HABER MEREKZİ- İşçi Sağlığı ve İş Güvenliği Meclisi, derinleşen yoksulluk temelinde çocukların “öğrenci”, “çırak”, “stajyer” adıyla hızla işçileştirildiğini vurgularken, her yıl en az 60-70 çocuk işçinin iş cinayetlerinde hayatını kaybettiğini belirtti.
AKP döneminde yürütülen neoliberal tarım, sanayi, eğitim ve sosyal politikaların, her geçen gün daha fazla çocuğu işçileştirdiğine dikkat çeken Meclis, 2025 yılının ilk beş ayında en az 28 çocuk işçinin, 2013-2025 yılları arasında ise en az 770 çocuk işçinin hayatını kaybettiğini açıkladı.
Katledilen çocuk işçilerin 261’inin 5-14 yaş, 509’unun ise 15-17 yaş aralığında olduğu kaydedilen açıklamada, “Türkiye’de çalışması yasak olan yaşlarda çalıştırma, tehlikeli işkollarında istihdam ve denetimsizlik had safhada” denildi.
5-14 yaş arasındaki çocukların neredeyse tamamının kayıt dışı, mevsimlik tarımda, sokakta, tekstil-gıda-metal atölyelerinde ve inşaatlarda çalıştığı; 15-17 yaş grubundaki çocukların ise daha çok sanayi ve inşaat sektöründe çalıştığı belirtildi. Açıklamada, “Bunun temel nedeni devlet eliyle, örneğin MESEM, üzerinden yürütülen işçileştirme politikasıdır. Yani ihtiyaç duyulan ucuz işgücüdür: Asgari ücretin altında çalışan, çoğunlukla sigortasız, uzun-yoğun-aşırı çalıştırılan, sendikasız ve hakkını arayamayan bir işçi kitlesi” ifadeleri kullanıldı.
“Çocuk işçiler arasında kız çocuklar, genç kadınlar ve göçmenler çok daha fazla ölüyor” denilen açıklamada; 5-14 yaş grubunda hayatını kaybeden çocuk işçilerin %20’sinin kız, %12’sinin göçmen olduğu; 15-17 yaş grubunda ise ölen çocukların %11’inin genç kadın, %11’inin göçmen olduğu kaydedildi.

★ ★ ★ ★ ★

**Görev:** Haberin "AKP döneminde yürütülen" sözleriyle başlayıp "hayatını kaybettiğini açıkladı." sözlerinden sonra biten bölümünü, "neoliberal" yerine "liberal" koyarak güncelleyin.

Sayfa düzeyinde metin çıkarımları:
★ ★ ★ ★ ★

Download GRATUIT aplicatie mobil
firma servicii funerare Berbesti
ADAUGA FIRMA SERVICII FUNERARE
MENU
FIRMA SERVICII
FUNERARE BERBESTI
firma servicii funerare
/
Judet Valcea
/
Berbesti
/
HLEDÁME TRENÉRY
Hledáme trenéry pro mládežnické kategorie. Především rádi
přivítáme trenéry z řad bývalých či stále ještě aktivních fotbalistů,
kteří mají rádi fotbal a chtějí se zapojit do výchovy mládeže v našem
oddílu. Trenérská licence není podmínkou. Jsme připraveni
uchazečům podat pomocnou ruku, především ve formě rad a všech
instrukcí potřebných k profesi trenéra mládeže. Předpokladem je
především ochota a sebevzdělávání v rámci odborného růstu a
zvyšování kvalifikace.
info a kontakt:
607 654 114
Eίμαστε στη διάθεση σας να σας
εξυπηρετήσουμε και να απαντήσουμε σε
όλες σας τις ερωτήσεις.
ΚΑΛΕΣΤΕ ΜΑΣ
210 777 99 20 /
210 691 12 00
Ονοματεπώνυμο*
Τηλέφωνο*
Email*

★ ★ ★ ★ ★

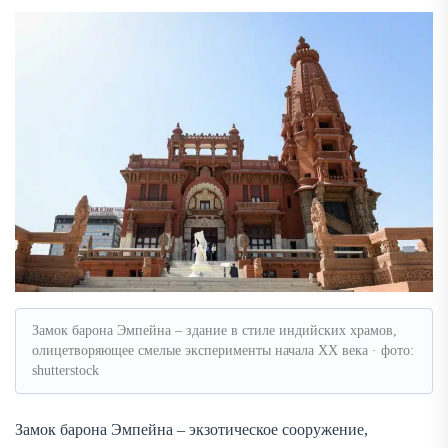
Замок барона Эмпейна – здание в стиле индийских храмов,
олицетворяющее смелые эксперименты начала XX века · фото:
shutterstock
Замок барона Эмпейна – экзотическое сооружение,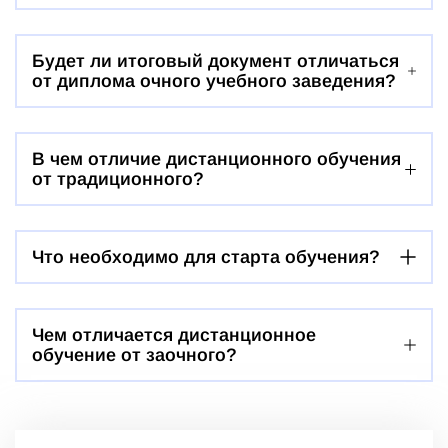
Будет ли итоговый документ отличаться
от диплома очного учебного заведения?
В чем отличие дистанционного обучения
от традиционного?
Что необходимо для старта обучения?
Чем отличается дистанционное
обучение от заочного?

★ ★ ★ ★ ★

**Yanıt:**
AKP döneminde yürütülen liberal tarım, sanayi, eğitim ve sosyal politikaların, her geçen gün daha fazla çocuğu işçileştirdiğine dikkat çeken Meclis, 2025 yılının ilk beş ayında en az 28 çocuk işçinin, 2013-2025 yılları arasında ise en az 770 çocuk işçinin hayatını kaybettiğini açıkladı.